### Task item
Write out the following lines exactly, starting at the line that contains "left knee: (78, 500, 21)" and stopping after the line that contains "left knee: (202, 462, 6)".

### Source material

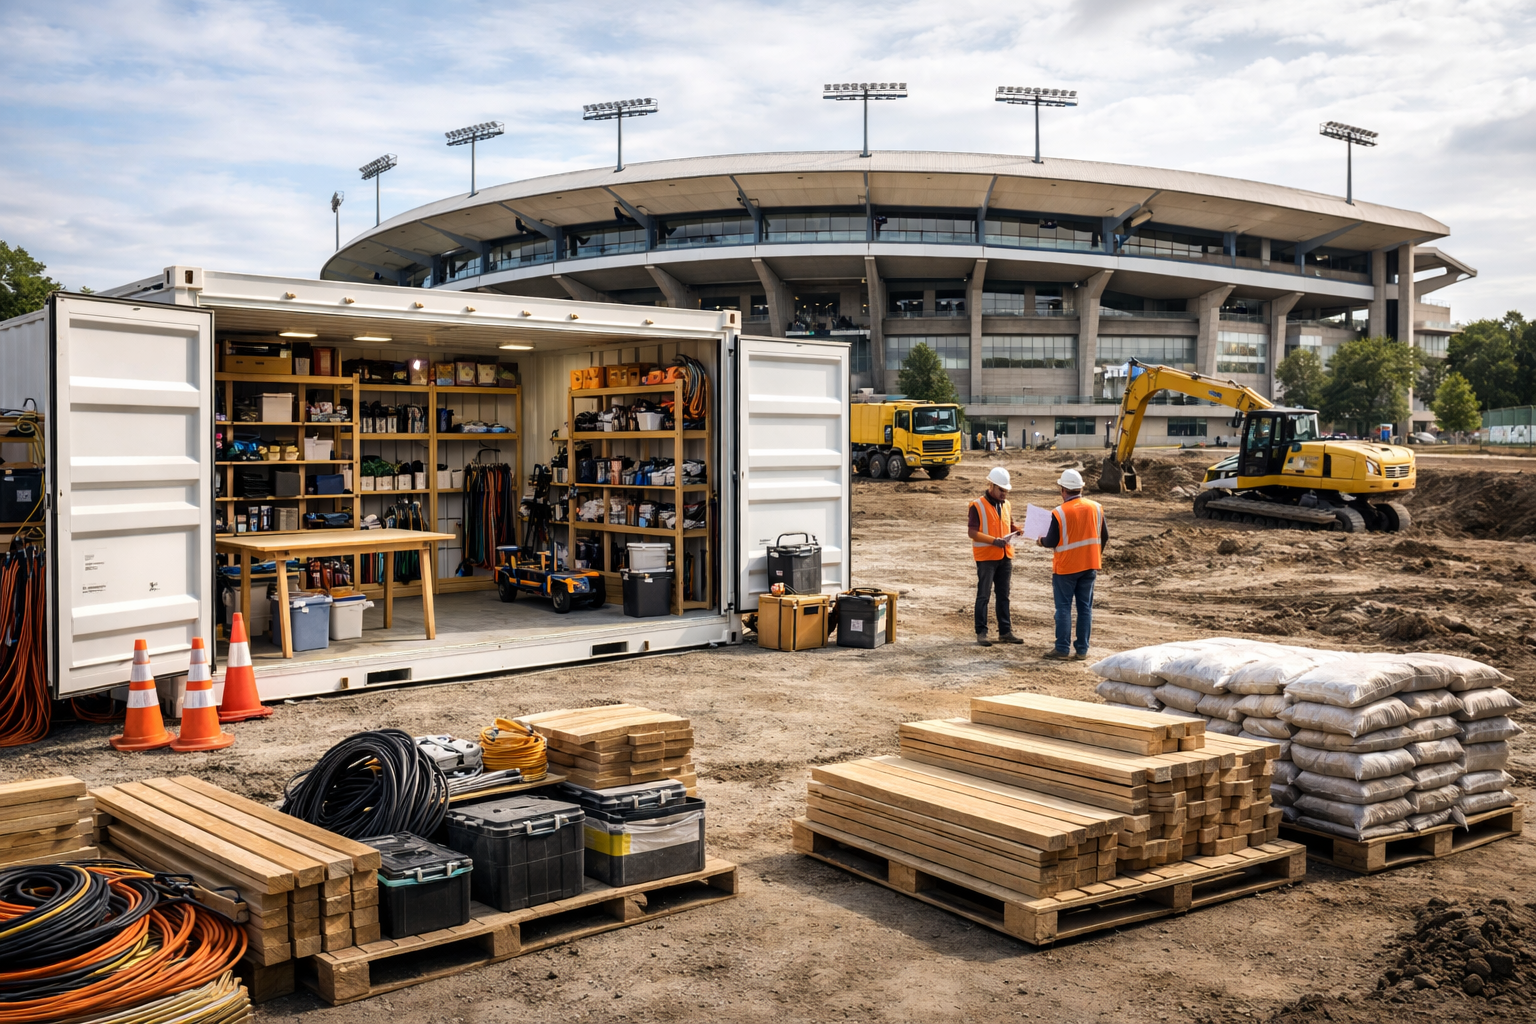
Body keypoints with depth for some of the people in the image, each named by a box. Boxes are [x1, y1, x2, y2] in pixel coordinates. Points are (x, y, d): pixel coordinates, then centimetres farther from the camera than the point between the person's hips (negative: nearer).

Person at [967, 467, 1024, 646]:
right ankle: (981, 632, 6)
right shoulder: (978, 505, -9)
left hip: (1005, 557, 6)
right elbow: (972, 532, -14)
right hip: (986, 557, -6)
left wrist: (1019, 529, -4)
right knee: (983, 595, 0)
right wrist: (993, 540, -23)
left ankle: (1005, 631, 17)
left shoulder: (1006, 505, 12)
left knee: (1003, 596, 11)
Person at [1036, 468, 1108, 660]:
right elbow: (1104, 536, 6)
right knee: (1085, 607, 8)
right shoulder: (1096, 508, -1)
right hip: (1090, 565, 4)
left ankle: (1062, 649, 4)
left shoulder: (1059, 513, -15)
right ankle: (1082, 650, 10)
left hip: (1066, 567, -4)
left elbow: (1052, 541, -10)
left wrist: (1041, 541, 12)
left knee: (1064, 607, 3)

...

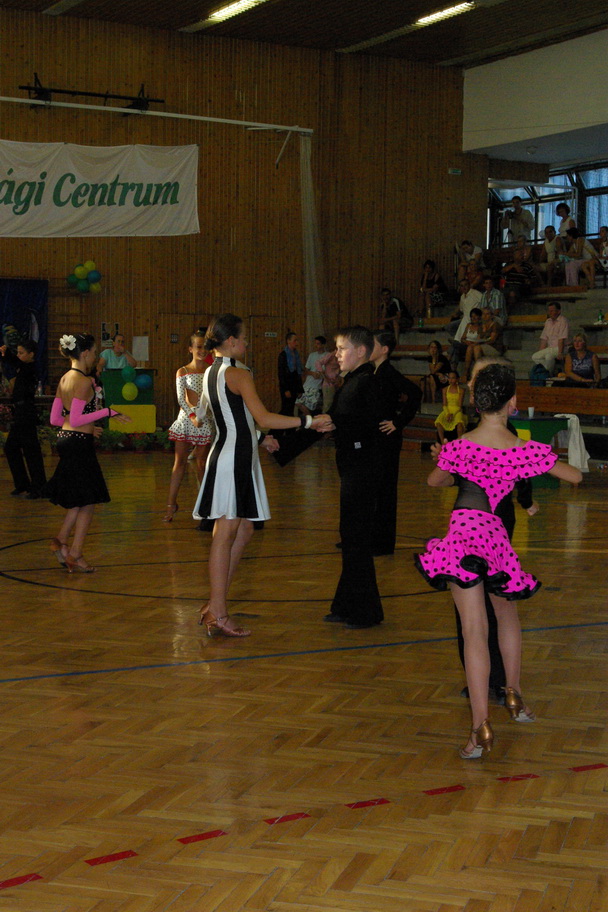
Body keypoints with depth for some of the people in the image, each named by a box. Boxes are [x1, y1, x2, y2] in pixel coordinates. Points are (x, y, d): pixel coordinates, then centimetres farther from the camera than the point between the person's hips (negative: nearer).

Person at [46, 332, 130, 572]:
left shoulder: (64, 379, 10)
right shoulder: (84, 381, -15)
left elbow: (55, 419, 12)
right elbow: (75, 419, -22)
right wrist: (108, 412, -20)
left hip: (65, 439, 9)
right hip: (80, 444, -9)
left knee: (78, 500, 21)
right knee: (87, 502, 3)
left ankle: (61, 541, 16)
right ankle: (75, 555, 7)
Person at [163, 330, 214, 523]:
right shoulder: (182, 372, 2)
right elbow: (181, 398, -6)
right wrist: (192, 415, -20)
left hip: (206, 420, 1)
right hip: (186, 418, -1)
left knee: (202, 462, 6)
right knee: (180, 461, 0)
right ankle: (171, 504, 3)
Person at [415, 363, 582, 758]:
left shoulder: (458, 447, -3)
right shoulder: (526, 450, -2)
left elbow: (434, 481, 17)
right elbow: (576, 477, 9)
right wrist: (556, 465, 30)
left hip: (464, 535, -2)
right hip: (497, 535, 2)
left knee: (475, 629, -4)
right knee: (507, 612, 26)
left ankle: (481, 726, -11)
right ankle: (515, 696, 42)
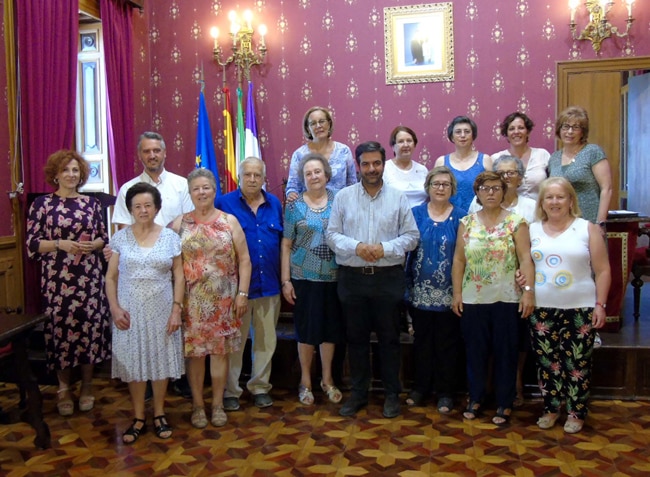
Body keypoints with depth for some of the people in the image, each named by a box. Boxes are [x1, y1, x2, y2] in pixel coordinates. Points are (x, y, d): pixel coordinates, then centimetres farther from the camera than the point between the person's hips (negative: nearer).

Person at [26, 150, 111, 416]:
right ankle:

### Exercise solution
left knee: (78, 500, 21)
right knee: (87, 502, 3)
left ankle: (61, 541, 16)
right ankle: (75, 555, 7)
Person at [163, 330, 214, 523]:
right shoulder: (182, 372, 2)
right elbow: (181, 398, -6)
right wrist: (192, 415, -20)
left hip: (206, 420, 1)
right hip: (186, 418, -1)
left knee: (202, 462, 6)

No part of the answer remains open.